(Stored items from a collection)
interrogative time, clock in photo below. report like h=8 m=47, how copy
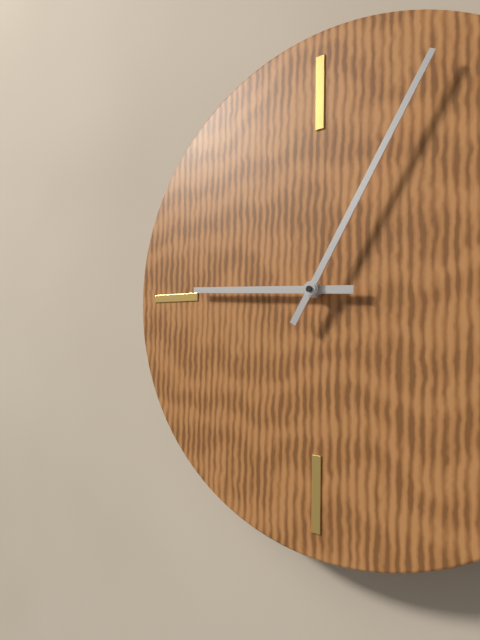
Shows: h=9 m=5
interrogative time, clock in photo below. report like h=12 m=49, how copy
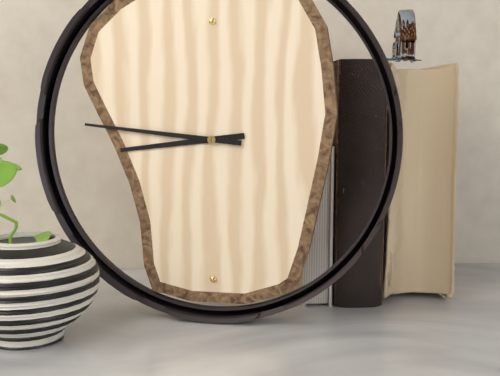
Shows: h=8 m=46
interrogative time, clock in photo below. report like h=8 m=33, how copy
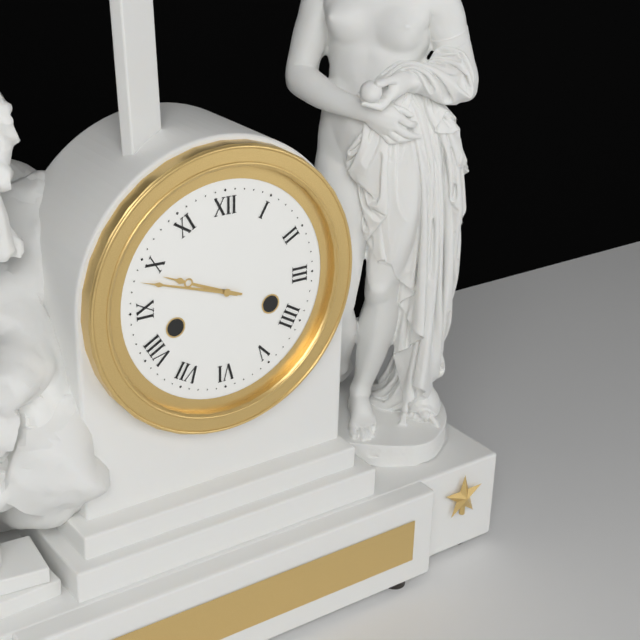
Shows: h=9 m=48
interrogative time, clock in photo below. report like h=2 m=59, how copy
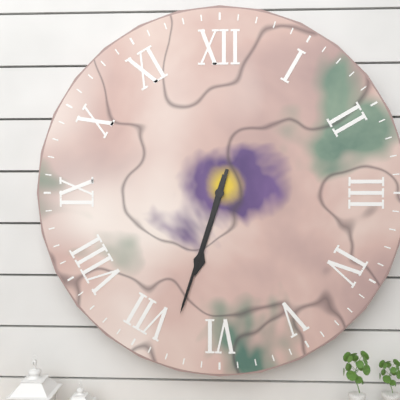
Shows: h=6 m=33
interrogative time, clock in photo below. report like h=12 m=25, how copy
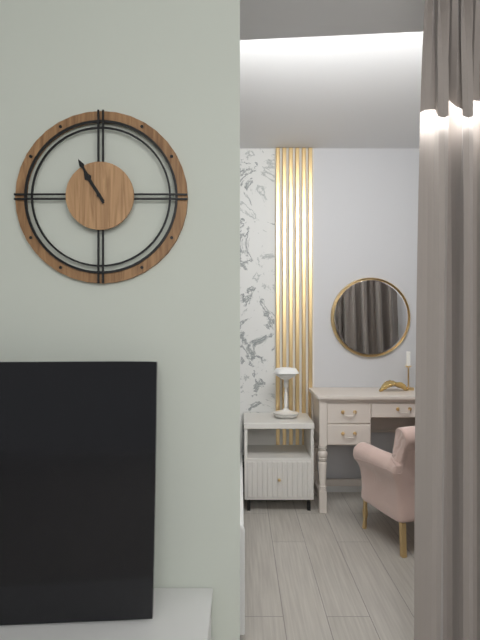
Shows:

### YOUR GOAL
Change "clock" to "watch" wherever it occurs in all of the lines above, leaving everything else unchanged, and leave the pictures out of your copy.

### WRITTEN ANSWER
interrogative time, watch in photo below. report like h=8 m=47, how copy
Shows: h=9 m=5
interrogative time, watch in photo below. report like h=12 m=49, how copy
Shows: h=8 m=46
interrogative time, watch in photo below. report like h=8 m=33, how copy
Shows: h=9 m=48
interrogative time, watch in photo below. report like h=2 m=59, how copy
Shows: h=6 m=33
interrogative time, watch in photo below. report like h=12 m=25, how copy
Shows:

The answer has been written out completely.